» **The problem**: Report how many lines in the data include "legume", with the number as the only reply.

Consecutive indoor room images

= Beginning of Section =

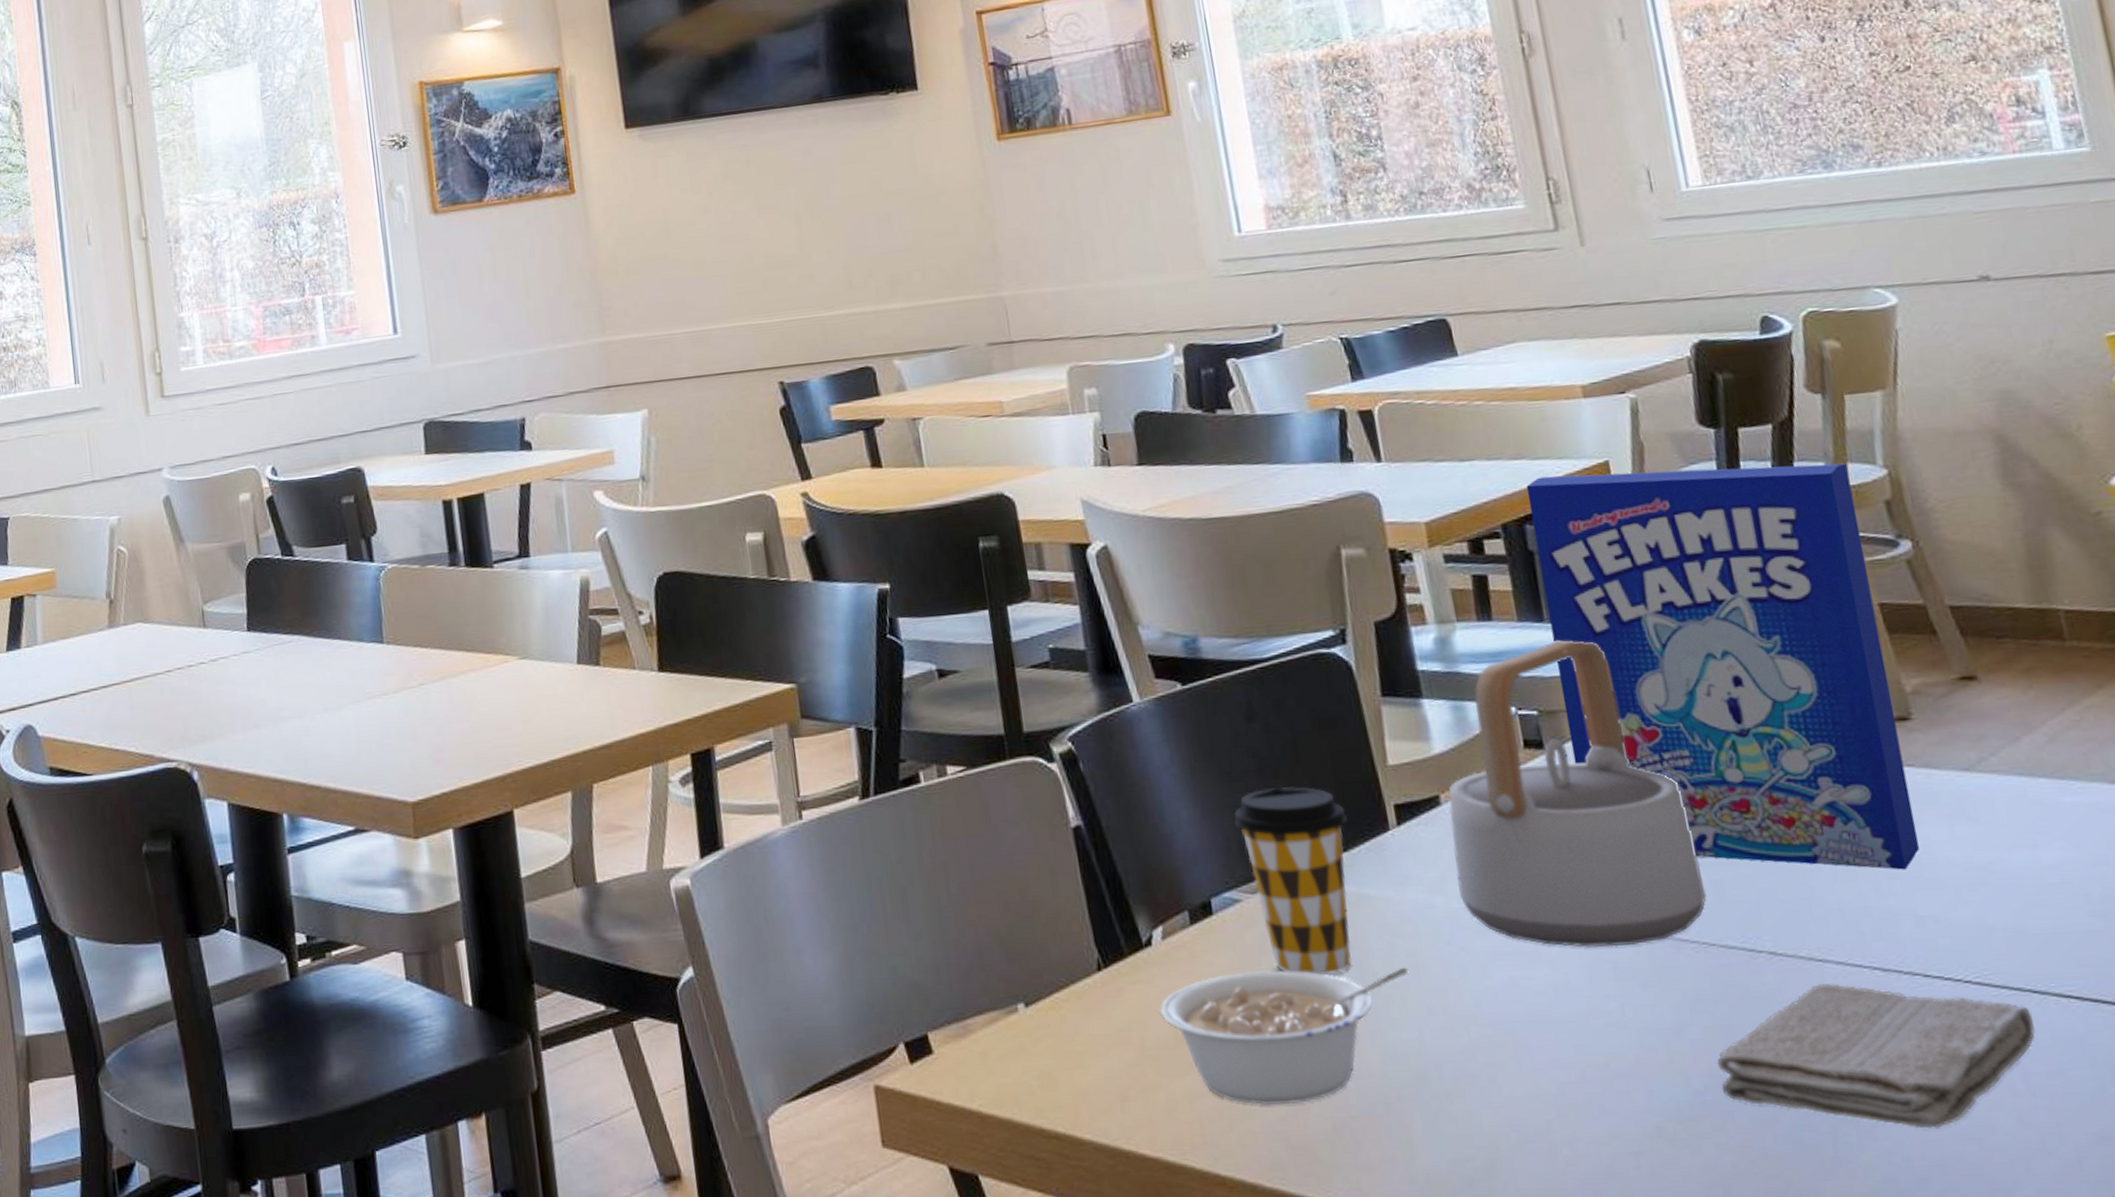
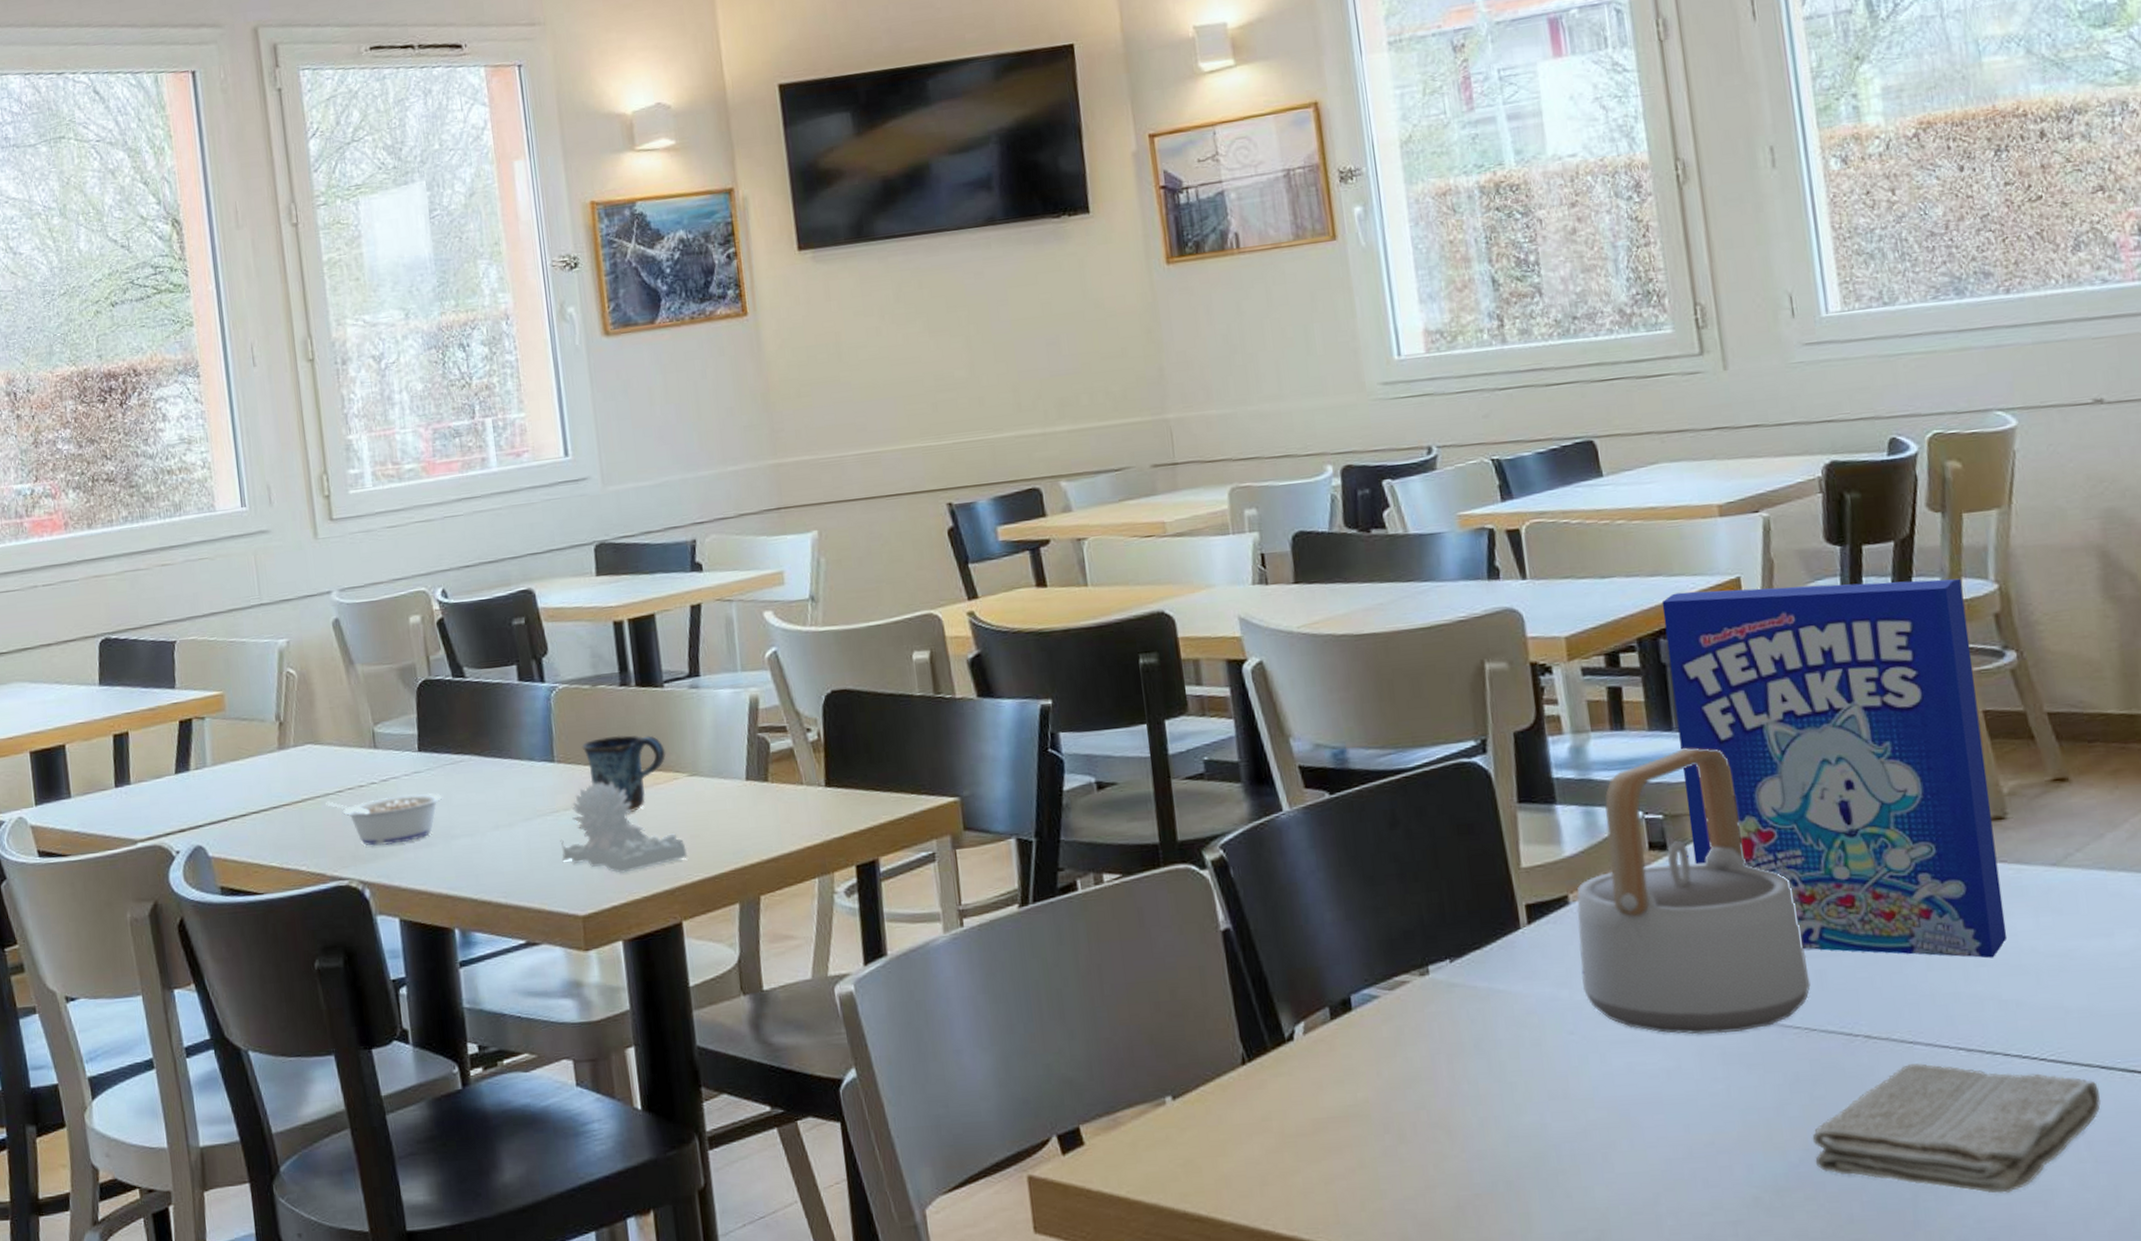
legume: none [155,673,272,727] -> present [326,792,443,846]
succulent plant: none [389,664,518,760] -> present [560,781,687,874]
mug: none [411,616,496,695] -> present [581,735,666,812]
legume: present [1159,967,1409,1106] -> none [1299,1056,1533,1187]
coffee cup: present [1234,786,1352,976] -> none [1375,889,1481,1065]

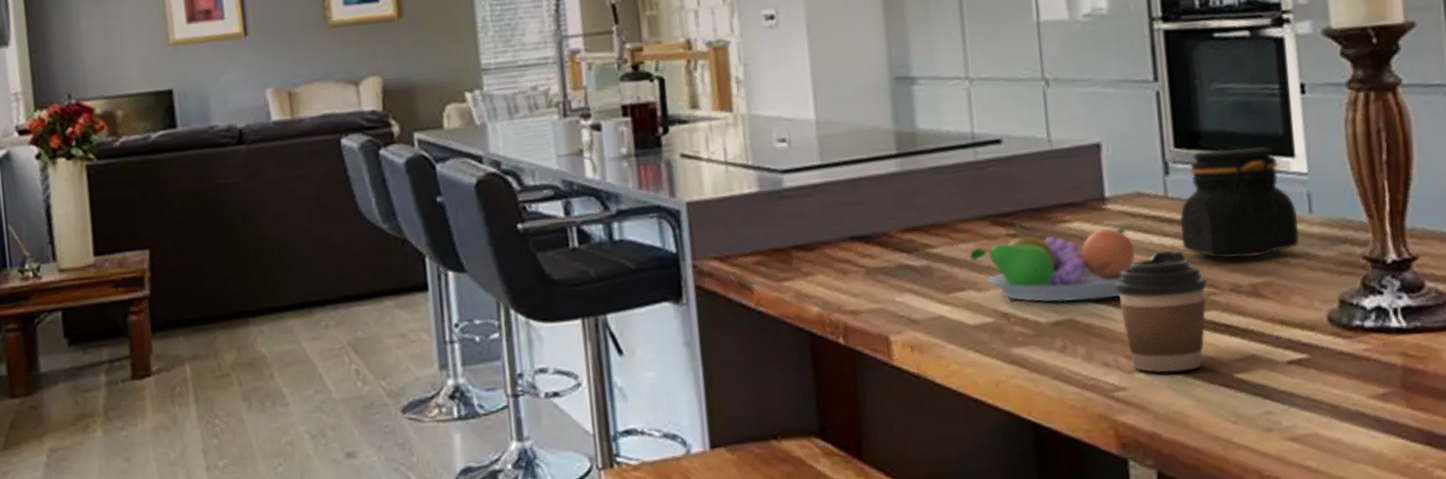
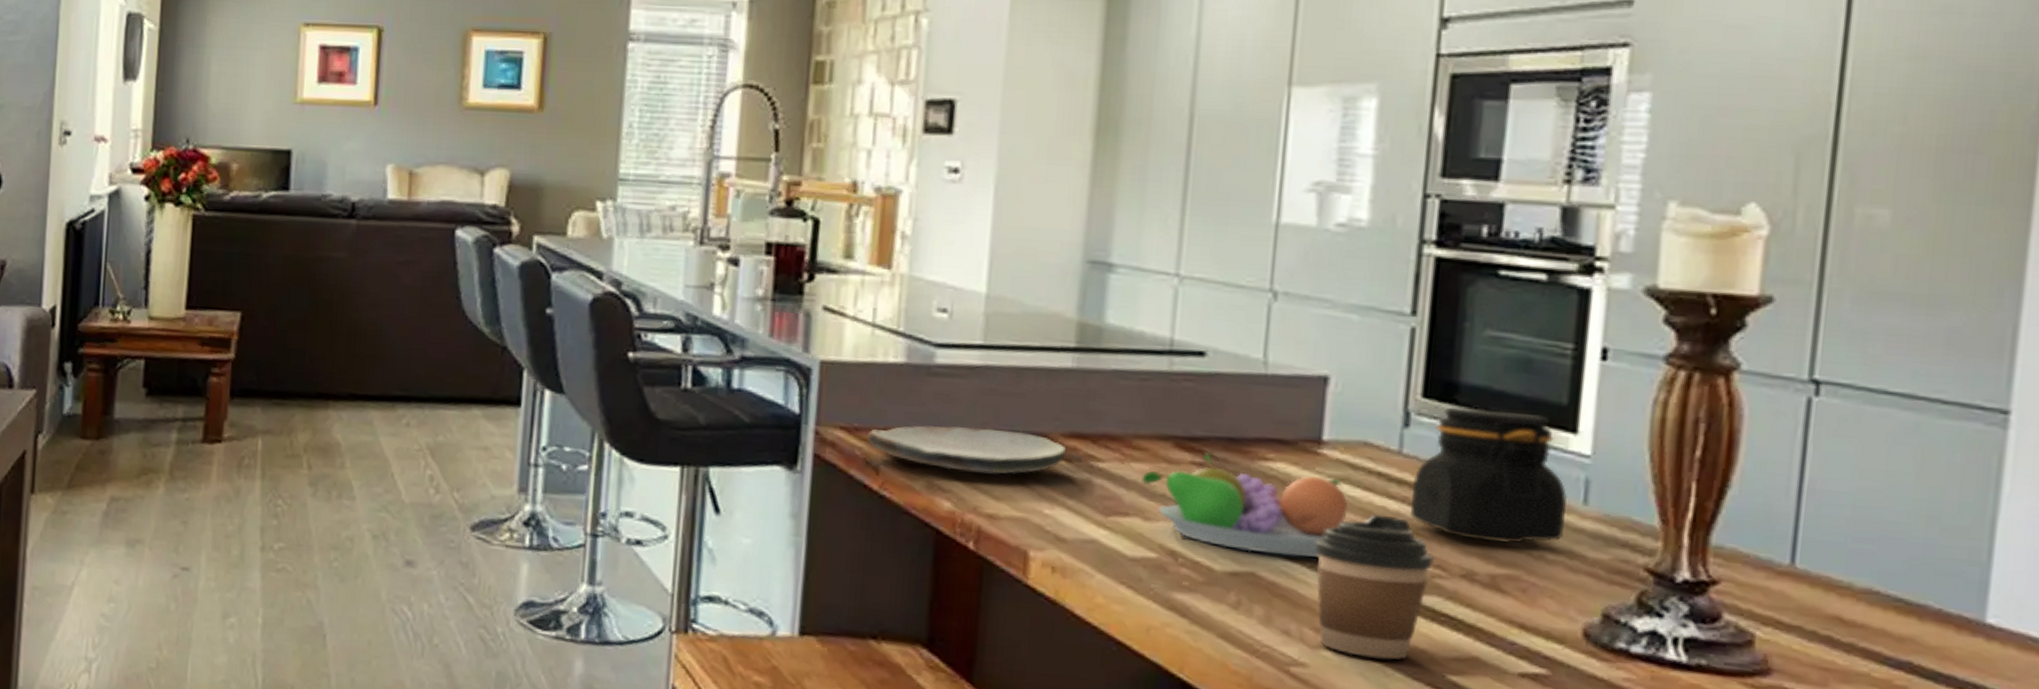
plate: none [737,234,905,278] -> present [866,425,1067,475]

= End of Section =

» **Written answer**: 2